=== INFORMATION SUPPLIED ===

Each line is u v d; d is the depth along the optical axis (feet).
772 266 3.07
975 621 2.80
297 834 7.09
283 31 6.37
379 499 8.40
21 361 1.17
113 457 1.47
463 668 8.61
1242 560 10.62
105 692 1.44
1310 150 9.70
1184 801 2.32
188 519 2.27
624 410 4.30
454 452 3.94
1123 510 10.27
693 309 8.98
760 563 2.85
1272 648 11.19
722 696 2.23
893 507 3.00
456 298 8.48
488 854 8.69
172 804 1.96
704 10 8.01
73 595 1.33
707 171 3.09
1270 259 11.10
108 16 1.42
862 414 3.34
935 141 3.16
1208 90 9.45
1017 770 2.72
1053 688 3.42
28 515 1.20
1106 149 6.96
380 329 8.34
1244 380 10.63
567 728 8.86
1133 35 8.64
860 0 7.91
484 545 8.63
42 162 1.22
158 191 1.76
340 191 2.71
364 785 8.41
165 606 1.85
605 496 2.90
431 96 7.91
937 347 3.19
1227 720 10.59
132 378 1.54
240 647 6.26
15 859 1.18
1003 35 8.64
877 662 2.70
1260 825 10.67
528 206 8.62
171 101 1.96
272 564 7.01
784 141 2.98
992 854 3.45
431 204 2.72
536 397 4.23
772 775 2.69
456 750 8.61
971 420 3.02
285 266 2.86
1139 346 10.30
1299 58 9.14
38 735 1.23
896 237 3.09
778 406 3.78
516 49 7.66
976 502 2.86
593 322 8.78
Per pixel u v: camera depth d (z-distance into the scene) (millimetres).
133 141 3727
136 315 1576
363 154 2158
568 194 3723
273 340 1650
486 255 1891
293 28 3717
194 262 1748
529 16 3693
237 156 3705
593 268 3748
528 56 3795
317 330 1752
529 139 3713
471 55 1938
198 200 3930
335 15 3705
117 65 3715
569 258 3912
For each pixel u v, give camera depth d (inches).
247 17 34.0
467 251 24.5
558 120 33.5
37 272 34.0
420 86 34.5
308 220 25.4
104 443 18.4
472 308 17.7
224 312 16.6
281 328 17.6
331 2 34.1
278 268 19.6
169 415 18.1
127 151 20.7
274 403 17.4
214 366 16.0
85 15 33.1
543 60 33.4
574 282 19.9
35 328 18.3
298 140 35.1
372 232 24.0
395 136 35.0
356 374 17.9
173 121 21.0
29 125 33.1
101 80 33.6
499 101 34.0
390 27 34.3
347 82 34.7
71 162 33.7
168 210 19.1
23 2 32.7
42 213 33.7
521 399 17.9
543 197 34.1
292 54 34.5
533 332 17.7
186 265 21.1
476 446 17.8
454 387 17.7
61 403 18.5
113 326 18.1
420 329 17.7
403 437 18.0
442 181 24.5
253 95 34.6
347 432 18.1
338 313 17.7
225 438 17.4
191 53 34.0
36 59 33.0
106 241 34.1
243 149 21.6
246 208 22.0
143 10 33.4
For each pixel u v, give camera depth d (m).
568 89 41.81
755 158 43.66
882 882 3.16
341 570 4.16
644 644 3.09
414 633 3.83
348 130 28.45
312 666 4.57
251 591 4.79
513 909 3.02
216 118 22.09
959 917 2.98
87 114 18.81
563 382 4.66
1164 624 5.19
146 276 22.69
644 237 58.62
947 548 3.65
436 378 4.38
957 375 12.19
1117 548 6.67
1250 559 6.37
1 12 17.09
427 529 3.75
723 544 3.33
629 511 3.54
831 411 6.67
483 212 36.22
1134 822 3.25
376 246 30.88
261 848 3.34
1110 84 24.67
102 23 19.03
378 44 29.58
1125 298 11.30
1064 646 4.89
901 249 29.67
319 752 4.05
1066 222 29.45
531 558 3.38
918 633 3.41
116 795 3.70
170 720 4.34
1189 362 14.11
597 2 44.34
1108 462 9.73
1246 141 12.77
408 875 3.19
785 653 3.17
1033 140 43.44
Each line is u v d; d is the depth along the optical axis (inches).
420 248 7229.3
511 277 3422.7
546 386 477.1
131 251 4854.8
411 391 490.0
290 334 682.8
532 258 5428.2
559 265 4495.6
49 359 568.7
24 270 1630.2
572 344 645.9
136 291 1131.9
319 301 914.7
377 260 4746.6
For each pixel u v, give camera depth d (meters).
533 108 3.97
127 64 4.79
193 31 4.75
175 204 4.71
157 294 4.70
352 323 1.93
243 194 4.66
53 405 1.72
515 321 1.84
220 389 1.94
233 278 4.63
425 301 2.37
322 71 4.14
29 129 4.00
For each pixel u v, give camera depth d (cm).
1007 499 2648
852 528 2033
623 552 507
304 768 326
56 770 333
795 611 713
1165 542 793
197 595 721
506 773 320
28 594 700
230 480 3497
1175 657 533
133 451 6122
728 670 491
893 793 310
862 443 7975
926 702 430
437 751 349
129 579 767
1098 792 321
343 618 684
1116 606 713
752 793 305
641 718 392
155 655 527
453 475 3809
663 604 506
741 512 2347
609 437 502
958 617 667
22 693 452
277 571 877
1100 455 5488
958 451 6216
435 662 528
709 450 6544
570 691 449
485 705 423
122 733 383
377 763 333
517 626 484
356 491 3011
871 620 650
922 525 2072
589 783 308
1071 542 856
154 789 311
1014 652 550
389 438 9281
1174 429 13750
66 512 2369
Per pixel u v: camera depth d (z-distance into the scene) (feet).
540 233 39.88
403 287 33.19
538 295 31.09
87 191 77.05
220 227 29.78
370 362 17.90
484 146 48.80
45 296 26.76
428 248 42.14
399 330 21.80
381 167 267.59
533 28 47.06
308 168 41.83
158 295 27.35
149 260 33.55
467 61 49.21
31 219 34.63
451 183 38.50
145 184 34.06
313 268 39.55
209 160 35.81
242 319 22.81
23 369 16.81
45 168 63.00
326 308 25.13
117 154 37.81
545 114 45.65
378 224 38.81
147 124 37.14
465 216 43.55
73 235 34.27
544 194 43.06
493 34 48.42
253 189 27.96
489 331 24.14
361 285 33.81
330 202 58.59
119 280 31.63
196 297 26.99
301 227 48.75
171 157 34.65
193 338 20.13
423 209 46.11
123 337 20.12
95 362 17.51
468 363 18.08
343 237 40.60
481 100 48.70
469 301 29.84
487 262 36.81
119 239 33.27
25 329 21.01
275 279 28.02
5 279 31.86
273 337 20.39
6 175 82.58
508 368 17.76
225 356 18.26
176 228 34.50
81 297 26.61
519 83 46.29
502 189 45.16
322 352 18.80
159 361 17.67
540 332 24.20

===

* DIRECTIONS *
Looking at the data above, give the number of lines that include "scene"; add nothing else.

* SOLUTION TO THE EXERCISE *
2